– Я здесь! – позвала Гусси.
Анна замерла и начала встревоженно осматриваться. Гусси понимала, что в шумной толпе найти ее по голосу непросто, поэтому позвала снова:
– Сюда!
Когда Анна увидела Гусси, ее лицо накрыла волна облегчения, но затем на него вдруг снова спустилась темная занавесь. Ее глаза сощурились, а губы сжались. Она подошла к Гусси и, не говоря ни единого слова, дала ей пощечину.
Никто никогда не трогал Гусси и пальцем. Она была настолько удивлена, что даже не подумала вскрикнуть.
– Я думала, что ты упала с пирса и утонула.
– Я просто искала…
– Я не закончила.
Гусси потерла щеку.
– Мне жаль, что у тебя ужасное лето. Ужасный год на самом деле. Хирам, Флоренс, мать лежит в больнице, отец. Ты ничего из этого не заслуживаешь.
– Я просто…
– Я сказала, что не закончила. У тебя есть тысяча причин сердиться, а у твоих бабушки и дедушки – тысяча причин с тобой нянчиться. Но ты больше никогда не будешь сбегать от меня. Слышишь?
Гусси было слишком стыдно, чтобы отвечать, поэтому она только кивнула. Было ли возможно, что все на пирсе слышали слова Анны? Как много людей видели пощечину? Гусси почувствовала, как пылает жаром лицо – наверное, она покраснела. Анна смотрела на нее, кажется, целую вечность, а затем сделала нечто неожиданное. Она схватила Гусси за плечи и притянула к себе.
Тело Анны было теплым и слегка влажным, но быть заключенной в ее объятья оказалось не так уж неприятно. Ее объятия не сильно отличались от объятий матери. Или даже Флоренс. Они всегда казались крепкими и уверенными. Гусси опустила голову Анне на плечо и позволила биению в груди успокоиться.
– Что не так с моим отцом? – наконец спросила она.
– Ох, забудь о том, что я сказала, – произнесла Анна, чуть отодвигаясь, чтобы посмотреть на Гусси. – Как думаешь, если поторопимся, мы еще успеем на финиш?
Самые быстрые пловцы уже добрались до пляжа к тому времени, как Анна и Гусси сошли с пирса и спустились обратно на песок.

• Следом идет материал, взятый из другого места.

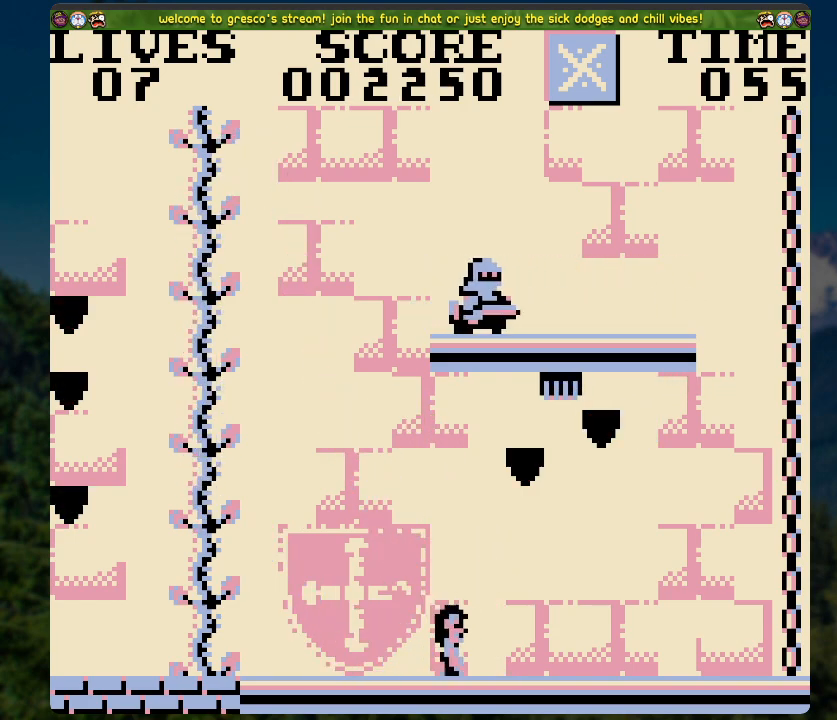
{"buttons": ["DPAD_RIGHT"], "left_stick": "center", "right_stick": "center", "events": []}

Пловцы стояли, упершись руками в колени, пытаясь выровнять дыхание и время от времени принимая похлопывания по спине от возбужденных зрителей.
– Отличная работа! – крикнула Гусси в сторону трех девушек в купальниках клуба «Амбассадор».
– Это их форма? – спросила Анна, кивая на купальные костюмы, надетые на всех троих.
– Да, – ответила Гусси, с любопытством оглядываясь на Анну. Это был странный вопрос, и ответ почему-то поразил Анну.
Еще оставалось время подбодрить пловцов из середины, и уж тем более отставших, так что следующую четверть часа Гусси и Анна провели, крича слова поддержки в разбивающиеся о пляж волны, чтобы их услышали люди, которые выкатывались на их гребне на берег.
Гусси показалось, что она слышит и голос Стюарта, глубокий и сильный, поверх криков толпы, но она не смела обернуться, чтобы выискать его. Отчасти она боялась, что нарушит едва установившийся хрупкий мир с Анной. Отчасти ей не нравилась идея смотреть на человека, который не хотел смотреть на нее.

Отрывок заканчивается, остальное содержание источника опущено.